*Task to complete*.
Pull out from the material below all lines with "evenodd".

* * * *

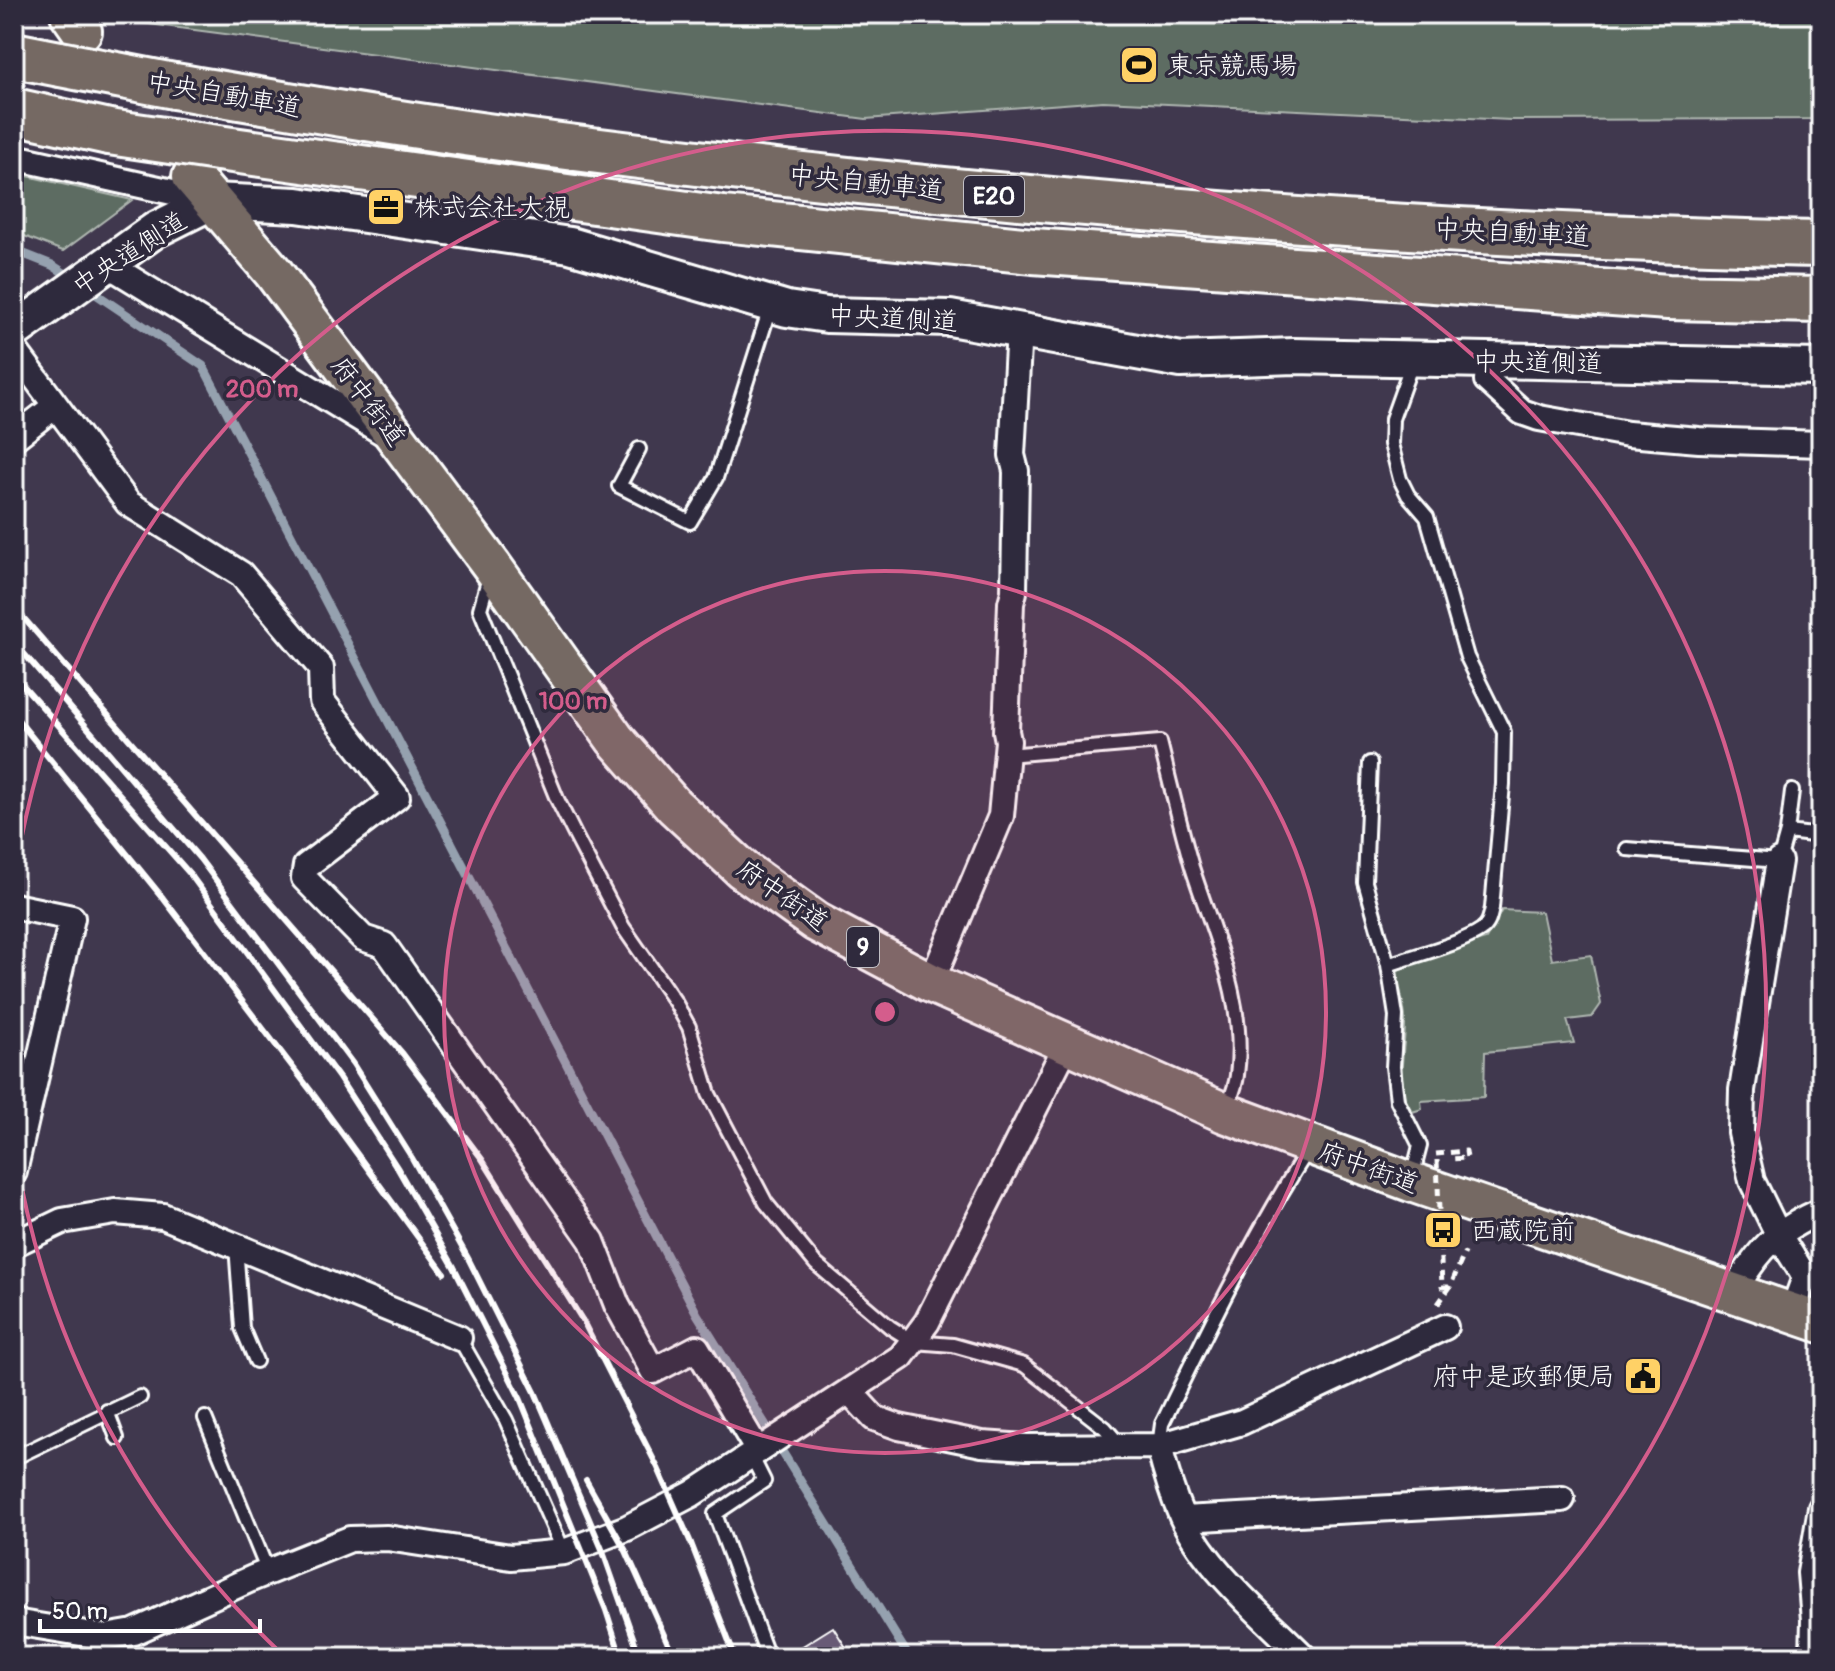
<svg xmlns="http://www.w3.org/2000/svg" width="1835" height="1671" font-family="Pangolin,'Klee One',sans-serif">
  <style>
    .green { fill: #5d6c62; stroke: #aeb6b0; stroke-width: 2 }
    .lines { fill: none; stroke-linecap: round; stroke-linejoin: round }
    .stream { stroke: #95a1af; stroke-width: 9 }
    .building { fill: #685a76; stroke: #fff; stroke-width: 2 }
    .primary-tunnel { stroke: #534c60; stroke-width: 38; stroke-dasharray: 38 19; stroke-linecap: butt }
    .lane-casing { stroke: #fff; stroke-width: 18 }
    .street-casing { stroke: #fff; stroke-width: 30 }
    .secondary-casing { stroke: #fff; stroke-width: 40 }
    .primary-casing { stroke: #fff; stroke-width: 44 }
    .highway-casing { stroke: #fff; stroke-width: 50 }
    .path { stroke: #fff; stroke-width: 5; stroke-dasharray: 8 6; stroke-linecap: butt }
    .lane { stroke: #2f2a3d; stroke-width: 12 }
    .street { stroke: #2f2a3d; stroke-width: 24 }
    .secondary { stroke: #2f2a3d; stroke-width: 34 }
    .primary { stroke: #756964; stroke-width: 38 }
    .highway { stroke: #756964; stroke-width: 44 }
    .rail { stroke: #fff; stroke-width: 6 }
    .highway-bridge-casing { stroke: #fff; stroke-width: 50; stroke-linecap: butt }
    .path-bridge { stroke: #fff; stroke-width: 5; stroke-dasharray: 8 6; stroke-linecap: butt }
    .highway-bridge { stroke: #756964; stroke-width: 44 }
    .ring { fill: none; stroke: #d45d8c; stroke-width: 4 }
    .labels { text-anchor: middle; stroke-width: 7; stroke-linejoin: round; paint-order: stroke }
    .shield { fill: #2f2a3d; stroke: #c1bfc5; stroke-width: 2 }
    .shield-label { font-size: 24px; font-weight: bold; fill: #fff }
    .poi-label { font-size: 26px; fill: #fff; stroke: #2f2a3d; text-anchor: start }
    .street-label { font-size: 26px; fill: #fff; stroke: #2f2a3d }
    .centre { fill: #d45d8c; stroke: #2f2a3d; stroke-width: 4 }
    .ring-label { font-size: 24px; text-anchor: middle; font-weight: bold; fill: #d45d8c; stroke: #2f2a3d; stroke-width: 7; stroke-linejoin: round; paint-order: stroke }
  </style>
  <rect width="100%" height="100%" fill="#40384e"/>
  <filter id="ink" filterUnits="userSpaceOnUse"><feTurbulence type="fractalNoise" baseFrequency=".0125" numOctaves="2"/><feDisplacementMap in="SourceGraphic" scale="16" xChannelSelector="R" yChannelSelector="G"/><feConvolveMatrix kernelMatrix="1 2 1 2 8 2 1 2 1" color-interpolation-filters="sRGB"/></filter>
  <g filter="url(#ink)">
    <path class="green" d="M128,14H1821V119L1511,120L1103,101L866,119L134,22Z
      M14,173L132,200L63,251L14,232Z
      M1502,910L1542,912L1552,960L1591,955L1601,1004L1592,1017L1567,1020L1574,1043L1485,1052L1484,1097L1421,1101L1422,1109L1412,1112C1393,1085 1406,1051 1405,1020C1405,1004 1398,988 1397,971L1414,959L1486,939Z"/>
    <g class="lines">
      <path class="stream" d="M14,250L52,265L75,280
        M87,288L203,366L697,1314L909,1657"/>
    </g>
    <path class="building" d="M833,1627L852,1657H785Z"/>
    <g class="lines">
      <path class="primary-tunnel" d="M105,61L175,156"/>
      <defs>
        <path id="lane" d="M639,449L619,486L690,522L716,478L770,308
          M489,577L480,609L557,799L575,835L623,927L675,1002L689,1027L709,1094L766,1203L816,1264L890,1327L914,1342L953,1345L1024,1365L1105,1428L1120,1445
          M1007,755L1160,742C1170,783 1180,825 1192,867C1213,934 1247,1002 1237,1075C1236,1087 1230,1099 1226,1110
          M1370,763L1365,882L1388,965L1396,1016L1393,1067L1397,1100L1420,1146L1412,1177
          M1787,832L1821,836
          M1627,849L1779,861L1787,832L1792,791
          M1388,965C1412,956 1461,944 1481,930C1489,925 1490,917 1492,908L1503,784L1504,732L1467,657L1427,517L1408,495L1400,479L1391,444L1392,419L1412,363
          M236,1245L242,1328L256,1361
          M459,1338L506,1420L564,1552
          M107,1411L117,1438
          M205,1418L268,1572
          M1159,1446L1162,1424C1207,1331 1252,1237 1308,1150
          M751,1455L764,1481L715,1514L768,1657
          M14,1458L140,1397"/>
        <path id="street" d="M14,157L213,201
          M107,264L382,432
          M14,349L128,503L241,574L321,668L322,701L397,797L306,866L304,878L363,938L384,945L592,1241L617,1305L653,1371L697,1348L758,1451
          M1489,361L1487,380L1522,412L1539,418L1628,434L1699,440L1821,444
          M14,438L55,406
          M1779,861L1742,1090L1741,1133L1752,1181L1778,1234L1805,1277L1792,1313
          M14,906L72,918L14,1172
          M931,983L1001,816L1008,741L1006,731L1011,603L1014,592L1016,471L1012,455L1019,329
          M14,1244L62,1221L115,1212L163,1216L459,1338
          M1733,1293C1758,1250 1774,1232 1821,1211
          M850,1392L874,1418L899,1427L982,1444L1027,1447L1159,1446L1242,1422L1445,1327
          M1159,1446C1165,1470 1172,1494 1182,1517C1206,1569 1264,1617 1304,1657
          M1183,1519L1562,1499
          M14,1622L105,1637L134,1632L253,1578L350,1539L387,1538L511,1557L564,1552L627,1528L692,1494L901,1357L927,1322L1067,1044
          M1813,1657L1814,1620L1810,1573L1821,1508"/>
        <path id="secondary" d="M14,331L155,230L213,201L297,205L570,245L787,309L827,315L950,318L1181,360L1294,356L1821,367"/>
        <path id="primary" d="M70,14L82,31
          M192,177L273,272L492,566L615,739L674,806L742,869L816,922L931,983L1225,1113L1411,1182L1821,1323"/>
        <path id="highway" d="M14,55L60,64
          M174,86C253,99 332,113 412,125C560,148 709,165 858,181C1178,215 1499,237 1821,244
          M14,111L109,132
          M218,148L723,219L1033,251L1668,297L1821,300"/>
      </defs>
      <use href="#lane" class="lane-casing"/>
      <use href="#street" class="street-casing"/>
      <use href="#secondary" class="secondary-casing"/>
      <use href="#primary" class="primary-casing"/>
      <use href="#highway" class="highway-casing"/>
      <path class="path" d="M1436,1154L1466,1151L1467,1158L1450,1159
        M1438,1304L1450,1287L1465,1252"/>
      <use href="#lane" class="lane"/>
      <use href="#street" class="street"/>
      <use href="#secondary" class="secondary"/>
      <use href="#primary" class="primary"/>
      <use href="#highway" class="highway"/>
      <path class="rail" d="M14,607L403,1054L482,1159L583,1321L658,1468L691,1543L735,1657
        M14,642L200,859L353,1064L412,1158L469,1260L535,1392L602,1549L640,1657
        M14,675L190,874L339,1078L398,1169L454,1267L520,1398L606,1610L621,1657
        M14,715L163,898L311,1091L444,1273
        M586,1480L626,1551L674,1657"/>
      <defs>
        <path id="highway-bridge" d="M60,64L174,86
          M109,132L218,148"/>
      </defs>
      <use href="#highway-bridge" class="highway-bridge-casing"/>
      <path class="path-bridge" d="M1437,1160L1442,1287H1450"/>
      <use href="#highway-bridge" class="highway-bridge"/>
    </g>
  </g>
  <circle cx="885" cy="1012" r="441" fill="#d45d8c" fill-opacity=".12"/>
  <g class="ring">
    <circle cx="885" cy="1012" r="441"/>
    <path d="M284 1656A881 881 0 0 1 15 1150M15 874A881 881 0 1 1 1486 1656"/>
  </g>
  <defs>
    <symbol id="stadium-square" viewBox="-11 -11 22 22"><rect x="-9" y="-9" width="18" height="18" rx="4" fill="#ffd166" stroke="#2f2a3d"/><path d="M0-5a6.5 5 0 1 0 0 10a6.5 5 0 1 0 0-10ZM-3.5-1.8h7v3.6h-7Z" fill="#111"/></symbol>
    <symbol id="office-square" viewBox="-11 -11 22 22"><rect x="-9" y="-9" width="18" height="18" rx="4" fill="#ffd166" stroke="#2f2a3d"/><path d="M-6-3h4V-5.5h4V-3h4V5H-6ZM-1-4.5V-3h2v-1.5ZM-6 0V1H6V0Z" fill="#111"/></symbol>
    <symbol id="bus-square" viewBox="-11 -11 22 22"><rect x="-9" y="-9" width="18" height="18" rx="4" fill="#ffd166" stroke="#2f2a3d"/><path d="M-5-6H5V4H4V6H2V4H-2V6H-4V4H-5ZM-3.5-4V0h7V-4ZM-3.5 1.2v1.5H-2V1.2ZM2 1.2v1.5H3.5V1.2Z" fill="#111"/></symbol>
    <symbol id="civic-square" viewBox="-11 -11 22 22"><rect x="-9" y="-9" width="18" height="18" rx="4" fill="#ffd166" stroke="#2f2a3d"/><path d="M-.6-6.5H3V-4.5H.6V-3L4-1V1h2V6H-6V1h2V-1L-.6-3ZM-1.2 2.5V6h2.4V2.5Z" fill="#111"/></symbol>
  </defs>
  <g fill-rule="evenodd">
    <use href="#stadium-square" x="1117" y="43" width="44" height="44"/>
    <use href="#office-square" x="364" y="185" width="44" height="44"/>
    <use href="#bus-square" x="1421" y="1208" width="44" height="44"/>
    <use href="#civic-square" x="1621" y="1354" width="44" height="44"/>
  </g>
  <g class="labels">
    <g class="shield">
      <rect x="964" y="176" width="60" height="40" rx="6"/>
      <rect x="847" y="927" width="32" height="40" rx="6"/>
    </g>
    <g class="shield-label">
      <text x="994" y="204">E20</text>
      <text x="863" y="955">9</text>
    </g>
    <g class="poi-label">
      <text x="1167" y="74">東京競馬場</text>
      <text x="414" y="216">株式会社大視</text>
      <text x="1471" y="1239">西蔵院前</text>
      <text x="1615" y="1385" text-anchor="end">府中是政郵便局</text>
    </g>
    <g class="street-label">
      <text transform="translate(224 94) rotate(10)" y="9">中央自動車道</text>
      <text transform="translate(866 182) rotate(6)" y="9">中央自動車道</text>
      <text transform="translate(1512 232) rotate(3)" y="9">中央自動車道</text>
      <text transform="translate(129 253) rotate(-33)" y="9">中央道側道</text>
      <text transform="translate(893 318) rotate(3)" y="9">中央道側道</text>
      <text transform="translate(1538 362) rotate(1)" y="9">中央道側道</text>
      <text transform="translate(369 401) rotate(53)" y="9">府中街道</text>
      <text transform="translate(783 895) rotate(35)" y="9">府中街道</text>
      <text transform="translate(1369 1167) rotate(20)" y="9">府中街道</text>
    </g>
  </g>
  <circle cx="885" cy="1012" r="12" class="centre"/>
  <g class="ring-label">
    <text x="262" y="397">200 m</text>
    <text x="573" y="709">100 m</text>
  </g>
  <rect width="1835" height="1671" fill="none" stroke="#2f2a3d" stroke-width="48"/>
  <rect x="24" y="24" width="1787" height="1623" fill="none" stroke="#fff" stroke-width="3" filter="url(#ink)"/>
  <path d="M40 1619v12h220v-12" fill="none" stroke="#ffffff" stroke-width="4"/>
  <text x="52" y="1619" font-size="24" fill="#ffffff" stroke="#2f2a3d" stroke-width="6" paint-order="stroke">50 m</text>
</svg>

* * * *

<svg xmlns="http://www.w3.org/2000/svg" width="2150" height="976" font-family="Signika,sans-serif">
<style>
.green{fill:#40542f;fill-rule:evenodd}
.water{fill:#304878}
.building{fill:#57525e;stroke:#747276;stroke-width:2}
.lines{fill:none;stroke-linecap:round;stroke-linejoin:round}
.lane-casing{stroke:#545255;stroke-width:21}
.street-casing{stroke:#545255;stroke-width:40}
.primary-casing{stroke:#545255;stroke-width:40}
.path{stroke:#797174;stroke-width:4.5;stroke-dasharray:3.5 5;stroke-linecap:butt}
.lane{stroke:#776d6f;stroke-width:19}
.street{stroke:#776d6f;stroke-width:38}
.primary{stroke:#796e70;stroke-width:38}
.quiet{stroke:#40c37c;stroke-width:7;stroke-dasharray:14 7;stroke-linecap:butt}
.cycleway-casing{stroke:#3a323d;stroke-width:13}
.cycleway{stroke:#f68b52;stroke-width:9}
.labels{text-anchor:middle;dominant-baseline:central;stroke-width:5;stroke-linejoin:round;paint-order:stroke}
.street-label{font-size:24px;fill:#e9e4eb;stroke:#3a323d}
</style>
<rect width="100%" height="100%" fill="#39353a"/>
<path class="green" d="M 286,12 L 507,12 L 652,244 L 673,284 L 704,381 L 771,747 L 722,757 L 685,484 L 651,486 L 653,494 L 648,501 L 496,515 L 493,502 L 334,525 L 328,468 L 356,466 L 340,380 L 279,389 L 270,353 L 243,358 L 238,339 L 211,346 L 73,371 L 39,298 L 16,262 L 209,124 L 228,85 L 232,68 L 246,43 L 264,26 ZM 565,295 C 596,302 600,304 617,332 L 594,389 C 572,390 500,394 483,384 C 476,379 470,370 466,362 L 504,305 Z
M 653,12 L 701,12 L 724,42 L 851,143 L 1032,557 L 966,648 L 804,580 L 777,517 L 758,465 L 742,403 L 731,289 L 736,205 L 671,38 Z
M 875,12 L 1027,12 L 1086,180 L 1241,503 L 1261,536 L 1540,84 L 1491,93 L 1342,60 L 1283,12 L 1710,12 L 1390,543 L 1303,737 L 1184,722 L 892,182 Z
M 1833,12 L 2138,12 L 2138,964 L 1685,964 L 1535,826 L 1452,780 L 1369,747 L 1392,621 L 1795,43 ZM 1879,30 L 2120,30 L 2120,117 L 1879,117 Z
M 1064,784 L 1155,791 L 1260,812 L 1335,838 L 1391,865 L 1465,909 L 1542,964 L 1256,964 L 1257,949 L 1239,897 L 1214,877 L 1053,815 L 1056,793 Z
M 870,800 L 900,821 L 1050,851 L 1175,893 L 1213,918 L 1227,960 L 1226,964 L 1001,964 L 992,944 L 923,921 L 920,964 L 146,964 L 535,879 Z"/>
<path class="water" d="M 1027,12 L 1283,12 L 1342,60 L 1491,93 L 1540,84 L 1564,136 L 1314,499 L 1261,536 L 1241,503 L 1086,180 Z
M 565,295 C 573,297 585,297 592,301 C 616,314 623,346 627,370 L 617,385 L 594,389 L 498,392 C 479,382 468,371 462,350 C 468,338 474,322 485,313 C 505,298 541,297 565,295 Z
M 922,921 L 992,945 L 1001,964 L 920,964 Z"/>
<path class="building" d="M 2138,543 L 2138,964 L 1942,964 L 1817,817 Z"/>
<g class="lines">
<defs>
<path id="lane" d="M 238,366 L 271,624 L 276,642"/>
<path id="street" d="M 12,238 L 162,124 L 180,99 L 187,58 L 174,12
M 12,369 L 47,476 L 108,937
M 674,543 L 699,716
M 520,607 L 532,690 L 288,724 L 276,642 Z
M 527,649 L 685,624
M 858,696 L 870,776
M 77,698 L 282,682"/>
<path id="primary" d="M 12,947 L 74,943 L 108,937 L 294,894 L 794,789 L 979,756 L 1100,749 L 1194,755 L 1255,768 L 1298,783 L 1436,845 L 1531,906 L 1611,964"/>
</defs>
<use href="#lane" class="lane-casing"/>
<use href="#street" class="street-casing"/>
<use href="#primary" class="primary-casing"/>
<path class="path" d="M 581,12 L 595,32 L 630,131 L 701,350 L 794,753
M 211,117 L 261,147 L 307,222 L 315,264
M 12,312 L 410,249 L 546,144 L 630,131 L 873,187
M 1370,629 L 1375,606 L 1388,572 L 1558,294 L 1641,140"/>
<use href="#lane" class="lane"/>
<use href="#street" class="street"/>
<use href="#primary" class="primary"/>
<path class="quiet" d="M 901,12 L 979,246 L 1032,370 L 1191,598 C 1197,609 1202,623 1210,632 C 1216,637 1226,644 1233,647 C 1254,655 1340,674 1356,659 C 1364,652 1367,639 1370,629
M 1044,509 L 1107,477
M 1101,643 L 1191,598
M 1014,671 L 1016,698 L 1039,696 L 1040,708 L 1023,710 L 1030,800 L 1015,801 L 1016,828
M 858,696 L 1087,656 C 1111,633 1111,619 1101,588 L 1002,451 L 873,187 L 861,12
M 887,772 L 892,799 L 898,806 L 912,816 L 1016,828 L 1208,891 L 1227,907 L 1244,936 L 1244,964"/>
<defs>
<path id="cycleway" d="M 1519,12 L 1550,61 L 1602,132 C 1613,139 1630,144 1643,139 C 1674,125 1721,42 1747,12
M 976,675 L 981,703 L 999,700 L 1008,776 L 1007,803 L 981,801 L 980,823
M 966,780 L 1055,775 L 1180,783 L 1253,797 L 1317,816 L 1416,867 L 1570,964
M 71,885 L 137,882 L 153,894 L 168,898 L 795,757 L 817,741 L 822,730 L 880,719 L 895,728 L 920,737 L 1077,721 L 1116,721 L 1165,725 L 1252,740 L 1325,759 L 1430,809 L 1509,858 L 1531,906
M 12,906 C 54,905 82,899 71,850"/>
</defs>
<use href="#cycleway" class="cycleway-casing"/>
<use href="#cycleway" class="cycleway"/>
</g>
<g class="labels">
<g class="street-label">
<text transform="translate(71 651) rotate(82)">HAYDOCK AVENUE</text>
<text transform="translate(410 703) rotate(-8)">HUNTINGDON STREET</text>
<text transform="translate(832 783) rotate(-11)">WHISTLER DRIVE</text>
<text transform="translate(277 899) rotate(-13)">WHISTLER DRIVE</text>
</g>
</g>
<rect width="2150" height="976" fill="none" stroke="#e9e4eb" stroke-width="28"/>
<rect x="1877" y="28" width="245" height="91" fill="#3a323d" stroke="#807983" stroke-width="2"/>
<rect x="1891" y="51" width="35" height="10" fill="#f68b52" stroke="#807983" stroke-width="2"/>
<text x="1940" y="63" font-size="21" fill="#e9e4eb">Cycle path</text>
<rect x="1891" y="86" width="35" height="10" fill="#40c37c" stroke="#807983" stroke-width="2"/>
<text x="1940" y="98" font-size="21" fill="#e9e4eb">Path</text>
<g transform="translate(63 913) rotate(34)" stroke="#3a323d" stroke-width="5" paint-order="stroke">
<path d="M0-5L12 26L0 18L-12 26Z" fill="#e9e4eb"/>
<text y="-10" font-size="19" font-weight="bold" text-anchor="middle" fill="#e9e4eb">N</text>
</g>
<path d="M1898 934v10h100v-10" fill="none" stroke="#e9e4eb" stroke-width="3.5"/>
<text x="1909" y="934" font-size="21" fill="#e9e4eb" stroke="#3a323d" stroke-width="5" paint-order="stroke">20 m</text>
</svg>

* * * *

*Task output*.
  <g fill-rule="evenodd">
.green{fill:#40542f;fill-rule:evenodd}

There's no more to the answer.